### Material supplied
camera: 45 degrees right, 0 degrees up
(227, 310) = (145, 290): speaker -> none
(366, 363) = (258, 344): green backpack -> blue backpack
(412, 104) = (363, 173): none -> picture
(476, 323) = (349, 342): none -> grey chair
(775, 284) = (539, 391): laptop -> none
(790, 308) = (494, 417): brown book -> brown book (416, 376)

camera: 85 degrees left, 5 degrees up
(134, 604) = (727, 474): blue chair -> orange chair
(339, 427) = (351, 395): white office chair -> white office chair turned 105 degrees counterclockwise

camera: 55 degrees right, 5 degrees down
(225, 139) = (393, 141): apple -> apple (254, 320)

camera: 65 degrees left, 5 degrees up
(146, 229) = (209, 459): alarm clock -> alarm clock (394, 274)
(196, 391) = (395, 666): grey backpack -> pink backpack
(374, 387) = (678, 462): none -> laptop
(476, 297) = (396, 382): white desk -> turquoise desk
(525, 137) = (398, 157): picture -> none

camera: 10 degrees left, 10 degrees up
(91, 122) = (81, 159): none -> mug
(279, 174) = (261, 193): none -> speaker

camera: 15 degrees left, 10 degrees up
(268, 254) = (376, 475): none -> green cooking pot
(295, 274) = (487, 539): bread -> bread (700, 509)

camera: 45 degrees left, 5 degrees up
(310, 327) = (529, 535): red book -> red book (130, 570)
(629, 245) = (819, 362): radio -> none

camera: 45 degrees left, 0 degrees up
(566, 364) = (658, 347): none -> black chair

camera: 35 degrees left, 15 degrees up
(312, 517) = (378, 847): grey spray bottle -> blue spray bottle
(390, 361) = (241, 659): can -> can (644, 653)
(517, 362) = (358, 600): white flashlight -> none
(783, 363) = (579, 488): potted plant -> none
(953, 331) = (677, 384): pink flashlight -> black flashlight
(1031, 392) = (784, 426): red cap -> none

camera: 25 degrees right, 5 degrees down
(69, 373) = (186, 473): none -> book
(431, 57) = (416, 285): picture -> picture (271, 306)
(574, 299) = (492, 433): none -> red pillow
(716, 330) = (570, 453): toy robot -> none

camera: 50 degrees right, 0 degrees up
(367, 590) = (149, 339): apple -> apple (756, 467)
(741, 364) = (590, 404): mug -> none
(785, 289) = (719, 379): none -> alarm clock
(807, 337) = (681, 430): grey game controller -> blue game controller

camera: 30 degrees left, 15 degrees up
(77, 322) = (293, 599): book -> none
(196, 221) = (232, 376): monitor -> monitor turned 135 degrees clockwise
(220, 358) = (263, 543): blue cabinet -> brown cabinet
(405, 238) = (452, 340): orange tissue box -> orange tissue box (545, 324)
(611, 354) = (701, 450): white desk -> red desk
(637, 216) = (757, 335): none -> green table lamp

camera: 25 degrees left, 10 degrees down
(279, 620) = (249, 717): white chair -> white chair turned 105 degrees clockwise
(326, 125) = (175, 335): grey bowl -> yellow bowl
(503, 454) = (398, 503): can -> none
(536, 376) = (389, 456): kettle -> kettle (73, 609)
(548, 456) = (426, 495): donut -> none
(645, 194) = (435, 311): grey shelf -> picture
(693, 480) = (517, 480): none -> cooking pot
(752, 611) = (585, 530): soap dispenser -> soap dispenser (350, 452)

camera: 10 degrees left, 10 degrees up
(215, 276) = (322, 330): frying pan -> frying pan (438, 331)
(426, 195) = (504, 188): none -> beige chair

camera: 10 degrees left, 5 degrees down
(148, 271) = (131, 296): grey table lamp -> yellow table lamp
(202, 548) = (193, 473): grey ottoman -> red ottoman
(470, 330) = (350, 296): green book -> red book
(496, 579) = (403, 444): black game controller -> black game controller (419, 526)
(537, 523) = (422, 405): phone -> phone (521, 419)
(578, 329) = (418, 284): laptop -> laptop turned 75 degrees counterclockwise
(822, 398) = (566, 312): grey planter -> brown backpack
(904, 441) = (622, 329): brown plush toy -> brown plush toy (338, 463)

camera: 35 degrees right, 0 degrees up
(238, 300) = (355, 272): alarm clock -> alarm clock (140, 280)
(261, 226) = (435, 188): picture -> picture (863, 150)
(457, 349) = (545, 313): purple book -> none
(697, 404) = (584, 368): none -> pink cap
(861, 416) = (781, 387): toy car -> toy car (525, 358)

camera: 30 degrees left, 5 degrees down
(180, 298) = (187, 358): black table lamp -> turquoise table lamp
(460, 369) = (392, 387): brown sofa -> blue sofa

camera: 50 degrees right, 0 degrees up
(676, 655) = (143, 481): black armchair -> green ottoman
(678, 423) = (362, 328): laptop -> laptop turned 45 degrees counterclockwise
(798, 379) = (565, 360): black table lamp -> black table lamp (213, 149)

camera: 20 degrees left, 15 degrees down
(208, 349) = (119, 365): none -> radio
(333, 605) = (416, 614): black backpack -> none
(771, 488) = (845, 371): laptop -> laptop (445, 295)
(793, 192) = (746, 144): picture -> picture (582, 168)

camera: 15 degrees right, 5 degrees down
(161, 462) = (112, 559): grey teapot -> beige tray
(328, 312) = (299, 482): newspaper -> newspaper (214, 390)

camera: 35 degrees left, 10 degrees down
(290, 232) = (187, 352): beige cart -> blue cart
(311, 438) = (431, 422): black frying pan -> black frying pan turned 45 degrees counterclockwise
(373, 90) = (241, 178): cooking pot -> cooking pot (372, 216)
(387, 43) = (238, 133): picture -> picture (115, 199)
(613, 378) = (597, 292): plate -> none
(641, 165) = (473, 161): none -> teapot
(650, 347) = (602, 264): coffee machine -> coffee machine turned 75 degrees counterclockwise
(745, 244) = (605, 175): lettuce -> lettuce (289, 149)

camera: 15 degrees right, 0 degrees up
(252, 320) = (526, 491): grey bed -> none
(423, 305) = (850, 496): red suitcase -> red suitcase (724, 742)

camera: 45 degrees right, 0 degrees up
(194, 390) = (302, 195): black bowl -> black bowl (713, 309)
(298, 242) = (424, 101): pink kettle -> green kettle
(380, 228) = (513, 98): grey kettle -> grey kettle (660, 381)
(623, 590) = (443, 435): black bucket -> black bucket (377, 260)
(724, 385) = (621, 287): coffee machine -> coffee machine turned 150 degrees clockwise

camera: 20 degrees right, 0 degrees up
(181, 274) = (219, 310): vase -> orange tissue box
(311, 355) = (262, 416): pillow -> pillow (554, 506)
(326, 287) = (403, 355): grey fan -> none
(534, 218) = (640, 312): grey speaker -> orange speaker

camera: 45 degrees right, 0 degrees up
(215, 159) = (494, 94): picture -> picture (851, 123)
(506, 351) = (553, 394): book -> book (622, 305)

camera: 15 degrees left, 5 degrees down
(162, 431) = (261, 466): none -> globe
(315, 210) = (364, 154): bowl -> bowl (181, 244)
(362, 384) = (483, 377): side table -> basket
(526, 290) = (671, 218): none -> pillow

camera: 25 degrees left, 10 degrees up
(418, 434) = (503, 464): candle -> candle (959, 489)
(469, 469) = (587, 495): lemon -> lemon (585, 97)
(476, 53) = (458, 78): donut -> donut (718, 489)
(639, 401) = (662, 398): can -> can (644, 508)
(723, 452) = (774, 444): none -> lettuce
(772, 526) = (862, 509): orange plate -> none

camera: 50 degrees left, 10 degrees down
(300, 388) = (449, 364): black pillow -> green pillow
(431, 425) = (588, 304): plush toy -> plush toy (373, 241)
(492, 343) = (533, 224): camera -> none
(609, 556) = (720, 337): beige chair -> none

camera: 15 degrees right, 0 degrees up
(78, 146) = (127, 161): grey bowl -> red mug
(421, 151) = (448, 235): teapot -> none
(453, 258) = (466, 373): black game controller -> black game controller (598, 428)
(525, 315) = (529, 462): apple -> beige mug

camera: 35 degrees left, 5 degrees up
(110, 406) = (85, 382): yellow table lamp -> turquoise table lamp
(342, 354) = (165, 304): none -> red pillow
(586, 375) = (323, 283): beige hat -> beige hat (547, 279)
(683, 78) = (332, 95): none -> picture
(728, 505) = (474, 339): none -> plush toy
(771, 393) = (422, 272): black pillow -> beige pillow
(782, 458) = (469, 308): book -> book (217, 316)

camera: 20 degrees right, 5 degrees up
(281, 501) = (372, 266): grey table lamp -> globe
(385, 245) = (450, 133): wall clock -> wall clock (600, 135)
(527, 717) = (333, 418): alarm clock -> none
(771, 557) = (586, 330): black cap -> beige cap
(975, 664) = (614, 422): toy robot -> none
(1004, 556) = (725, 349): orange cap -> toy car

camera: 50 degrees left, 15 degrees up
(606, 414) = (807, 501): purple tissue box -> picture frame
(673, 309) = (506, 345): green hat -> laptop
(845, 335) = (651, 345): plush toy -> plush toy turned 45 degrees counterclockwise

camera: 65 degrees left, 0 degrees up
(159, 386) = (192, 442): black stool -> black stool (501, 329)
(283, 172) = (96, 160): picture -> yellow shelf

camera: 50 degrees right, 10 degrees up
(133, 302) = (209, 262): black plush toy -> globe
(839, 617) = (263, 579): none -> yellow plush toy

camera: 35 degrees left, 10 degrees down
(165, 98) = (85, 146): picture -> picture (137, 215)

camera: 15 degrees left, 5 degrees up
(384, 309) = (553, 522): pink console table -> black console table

### Activity
In the listing above, the line with "(133, 302) = (209, 262): black" starts the part to copy. Copy it through the last line exactly, with nothing else.

### Solved problem
(133, 302) = (209, 262): black plush toy -> globe
(839, 617) = (263, 579): none -> yellow plush toy

camera: 35 degrees left, 10 degrees down
(165, 98) = (85, 146): picture -> picture (137, 215)

camera: 15 degrees left, 5 degrees up
(384, 309) = (553, 522): pink console table -> black console table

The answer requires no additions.